Records from a dataset:
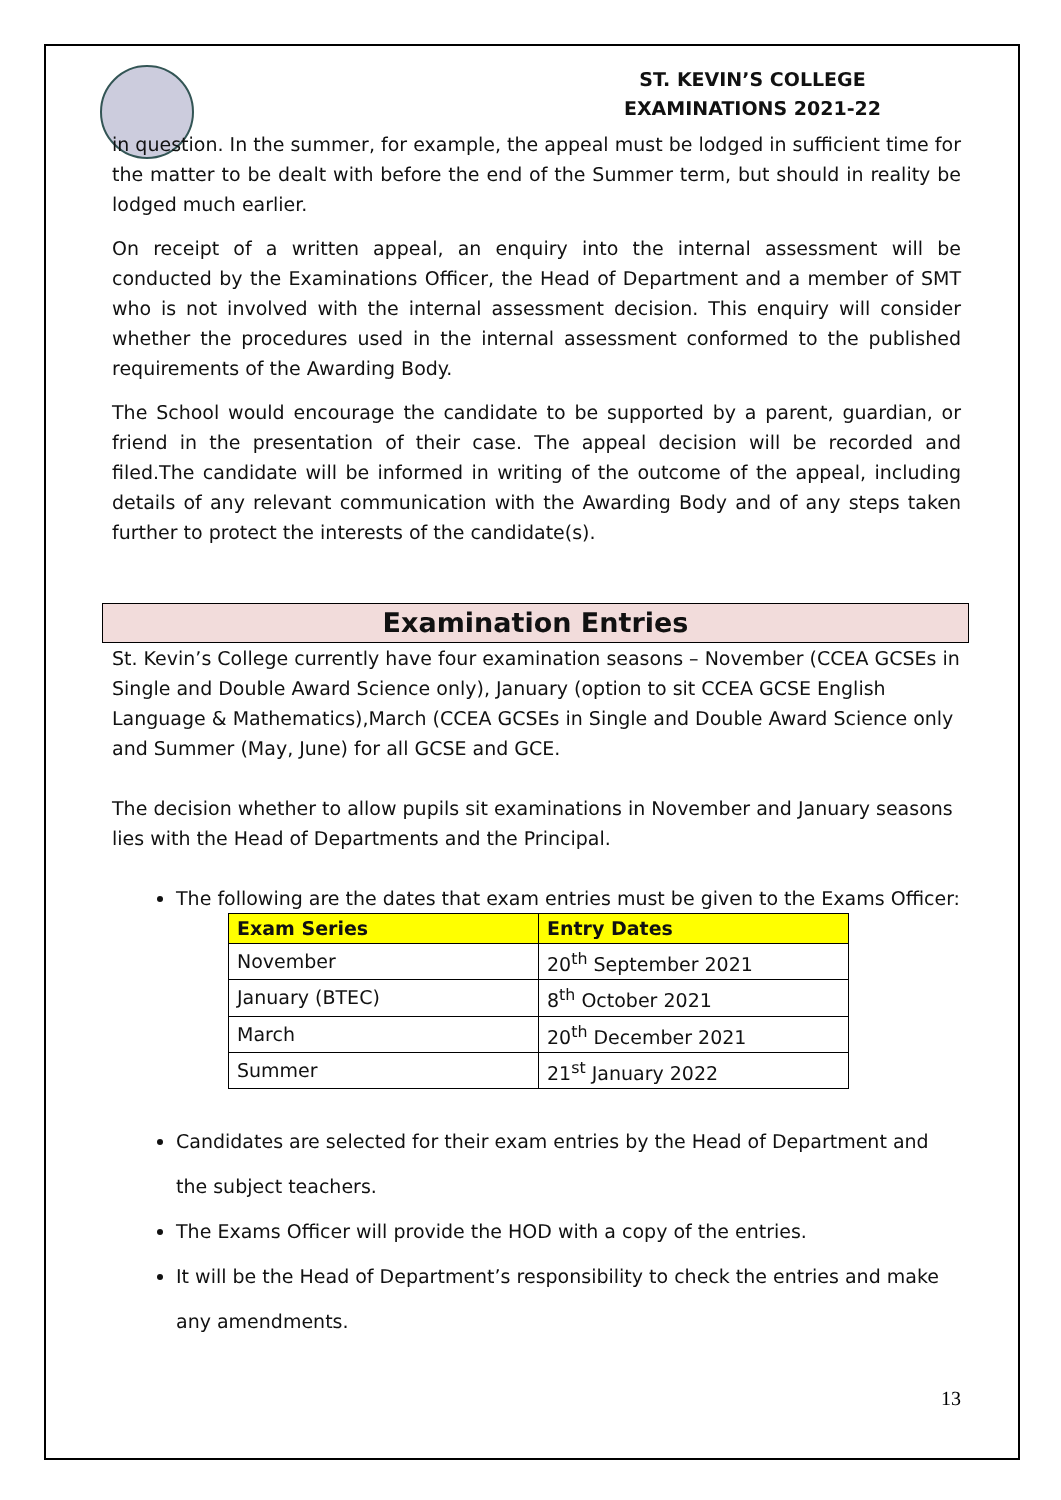ST. KEVIN’S COLLEGE
EXAMINATIONS 2021-22
in question. In the summer, for example, the appeal must be lodged in sufficient time for the matter to be dealt with before the end of the Summer term, but should in reality be lodged much earlier.
On receipt of a written appeal, an enquiry into the internal assessment will be conducted by the Examinations Officer, the Head of Department and a member of SMT who is not involved with the internal assessment decision. This enquiry will consider whether the procedures used in the internal assessment conformed to the published requirements of the Awarding Body.
The School would encourage the candidate to be supported by a parent, guardian, or friend in the presentation of their case. The appeal decision will be recorded and filed.The candidate will be informed in writing of the outcome of the appeal, including details of any relevant communication with the Awarding Body and of any steps taken further to protect the interests of the candidate(s).
Examination Entries
St. Kevin’s College currently have four examination seasons – November (CCEA GCSEs in Single and Double Award Science only), January (option to sit CCEA GCSE English Language & Mathematics),March (CCEA GCSEs in Single and Double Award Science only and Summer (May, June) for all GCSE and GCE.
The decision whether to allow pupils sit examinations in November and January seasons lies with the Head of Departments and the Principal.
The following are the dates that exam entries must be given to the Exams Officer:
| Exam Series | Entry Dates |
| --- | --- |
| November | 20<sup>th</sup> September 2021 |
| January (BTEC) | 8<sup>th</sup> October 2021 |
| March | 20<sup>th</sup> December 2021 |
| Summer | 21<sup>st</sup> January 2022 |
Candidates are selected for their exam entries by the Head of Department and the subject teachers.
The Exams Officer will provide the HOD with a copy of the entries.
It will be the Head of Department’s responsibility to check the entries and make any amendments.
13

What the exercise asks
Out of the records above, pull the lines that include the word "must".

Exercise result
in question. In the summer, for example, the appeal must be lodged in sufficient time for the matter to be dealt with before the end of the Summer term, but should in reality be lodged much earlier.
The following are the dates that exam entries must be given to the Exams Officer:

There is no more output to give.